[Required work]:
(1) Reproduce word for word the stretch of the passage on Spring startup errors from "Here is a typical" through "the production server.".
(2) Write what follows the final sentence of the passage on Spring startup errors, keeping its voice and subject.

Here is a typical example of what software developers and operations people deal with all day.
The Spring Framework is one of the most popular Java Frameworks in existence. It solves the problem of configuration for software projects; any given piece of software has a number of things that need to be configured, such as where to find files and how to connect to a database. It's important, for security purposes, that this information not be baked into the source code. Practically, software developers working on the code need to connect to a database on their own computer, and when the software is deployed to a production server, we need to connect to a database on the production server.
Spring is intelligent in a number of ways, particularly, Spring starts with a model of the application it is embedded in, and based on that model, decides which order parts need to be initialized in, and when the application shuts down, it automatically shuts things down in the right order. As applications get larger, it is maddeningly hard to get things like that right -- because Spring assembles your application by configuring Java objects directly, you get a powerful configuration system for your application "out of the box", without writing any code, which would time-consuming, error-prone, and idiomatic to every application you build.
On the left is a minaturized screenshot of the log output when a Spring application failed to boot; we're showing just the first 1000 lines of output out of 4775, but the key thing is that the real error is described on lines 467 and 468, which are marked in red. The real error, it turns out, is that it is trying to connect to a database server that doesn't exist, which could very well be one of the most likely reasons why Spring applications fail to boot.
The error message case is painful, however, because starting an application that is not correctly configured for a database server is one of the most common things that can go wrong. It's likely to go wrong if a person has just downloaded the application and is trying to install it. It could go wrong at 3AM on a Saturday morning. It's obnoxious enough if it is seen by someone who is familliar with the architecture and code, but often it is seen by a fresher developer, a tester, an ops person, or an end user, who has little idea of where to look for the 0.04% of this error message is relevant -- and they're likely to be seeing it when they are facing a deadline, juggling a number of tasks, or fielding complaints from someone who can't get work done because the server is down. This kind of error message causes stress, hurts the quality of life in IT, and adds to a feeling that technology is out of control.

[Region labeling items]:
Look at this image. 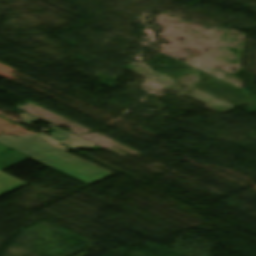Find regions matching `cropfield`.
<instances>
[{
	"label": "crop field",
	"mask_w": 256,
	"mask_h": 256,
	"mask_svg": "<svg viewBox=\"0 0 256 256\" xmlns=\"http://www.w3.org/2000/svg\"><path fill=\"white\" fill-rule=\"evenodd\" d=\"M0 142L90 184L112 175L67 154L69 149L43 135L23 137L1 135Z\"/></svg>",
	"instance_id": "8a807250"
},
{
	"label": "crop field",
	"mask_w": 256,
	"mask_h": 256,
	"mask_svg": "<svg viewBox=\"0 0 256 256\" xmlns=\"http://www.w3.org/2000/svg\"><path fill=\"white\" fill-rule=\"evenodd\" d=\"M27 183L0 171V196H3Z\"/></svg>",
	"instance_id": "ac0d7876"
},
{
	"label": "crop field",
	"mask_w": 256,
	"mask_h": 256,
	"mask_svg": "<svg viewBox=\"0 0 256 256\" xmlns=\"http://www.w3.org/2000/svg\"><path fill=\"white\" fill-rule=\"evenodd\" d=\"M8 148L0 145V152L6 150ZM28 158L27 156L21 154V153H18L16 151L4 156V157H1L0 156V170L8 167V166H11L19 161H22L24 159Z\"/></svg>",
	"instance_id": "34b2d1b8"
},
{
	"label": "crop field",
	"mask_w": 256,
	"mask_h": 256,
	"mask_svg": "<svg viewBox=\"0 0 256 256\" xmlns=\"http://www.w3.org/2000/svg\"><path fill=\"white\" fill-rule=\"evenodd\" d=\"M47 127L50 128V129H52V130H54V131L49 135V137H51V138H53V139H55V140H57V141H59V142H64V141H66V140H68V139H70V138H72V137L75 136V135L72 136V135H70V134H68V133H66V132H64V131H62V130H60V129L54 127V126H52V125H49V126H47Z\"/></svg>",
	"instance_id": "412701ff"
},
{
	"label": "crop field",
	"mask_w": 256,
	"mask_h": 256,
	"mask_svg": "<svg viewBox=\"0 0 256 256\" xmlns=\"http://www.w3.org/2000/svg\"><path fill=\"white\" fill-rule=\"evenodd\" d=\"M64 145H66L68 147H71V148H73L75 150H80V149H85V148H87V147H89V146H91L93 144H91V143H89L87 141H84V140H82L80 138H77V139H75V140H73L71 142H68V143L64 144Z\"/></svg>",
	"instance_id": "f4fd0767"
},
{
	"label": "crop field",
	"mask_w": 256,
	"mask_h": 256,
	"mask_svg": "<svg viewBox=\"0 0 256 256\" xmlns=\"http://www.w3.org/2000/svg\"><path fill=\"white\" fill-rule=\"evenodd\" d=\"M20 116L23 119L21 122H23L25 124H28V125H30V124L34 123L35 121L39 120V119H37V118L27 114V113L21 114Z\"/></svg>",
	"instance_id": "dd49c442"
}]
</instances>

[Solved problems]:
(1)
Here is a typical example of what software developers and operations people deal with all day.
The Spring Framework is one of the most popular Java Frameworks in existence. It solves the problem of configuration for software projects; any given piece of software has a number of things that need to be configured, such as where to find files and how to connect to a database. It's important, for security purposes, that this information not be baked into the source code. Practically, software developers working on the code need to connect to a database on their own computer, and when the software is deployed to a production server, we need to connect to a database on the production server.

(2)
This type of "needle in a haystack" situation is common in intelligent systems work. For instance, somewhere in the nearly 2 gigabyte Enron Email corpus there is the evidence of a major crime, but it is buried in the middle of notifications about company software games, failing servers, seminars on how to use Microsoft Outlook, and guys chatting about what they did back in the Army.
In the Enron case, there is the difficulty of understanding not just the text, but the business domain, including topics such as commodity trading. The case of this error message is simpler, because the long error message comes out of the very intelligence of the Spring framework. The Spring framework is not primarily trying to create the database connection, but it is trying to create some other object, which requires it to create some other object, which requires some other objects, which ultimately requires the database connection. Spring knows the complete series of events, including the failures downstream caused by the initial failure (think, for example, of a nuclear meltdown that is initiated by some simple event such as the failure of a valve or an emergency generator.) The model of the application is there, and Java returns a detailed explanation of the failure in the form of a stack trace, but because Spring is incapable of looking at the application model and the stack trace together, it spews a 4775 line error message and lets the operator sort it out.
It's not fair to single out Spring for this, since the same problem arises for many common ops and programming tasks.
The other day I was compiling a C program that uses GNU autoconf, a remarkable tool that inspects the environment it is running in, and automatically finds the libraries and header files to build an application. On Linux, the main effort involved is in adding any packages that are missing. In one case, I found the error message printed by the ./configure script for one missing package was cryptic, causing me to look in the log file, which contained, among other things, the C source code for a large number of programs that configure had tried, accompanied by compiler output. Once more, debugging the problem was a matter of finding a few relevant lines, then searching on the web to find out which package supplies the needed libraries. The ./configure script displays a complete trace of what it did, which aids in debugging, yet, in 2016, we are still bombarding users with entirely too much information.
Real Semantics is a framework for building data-rich applications, and that means it interacts with many kinds of applications in its work. In a typical case, it creates a cloud server and installs a number of software applications on that server, together with packaged data, and then configures the applications to work together. Real Semantics uses Spring internally and frequently installs applications that use Spring, as well as other configuration frameworks.
Real Semantics greatly simplifies the construction of complex systems, because, working from a model, it automates many of the decisions involved in setting up and configuring software. It works quickly and repeatably, but errors still happen.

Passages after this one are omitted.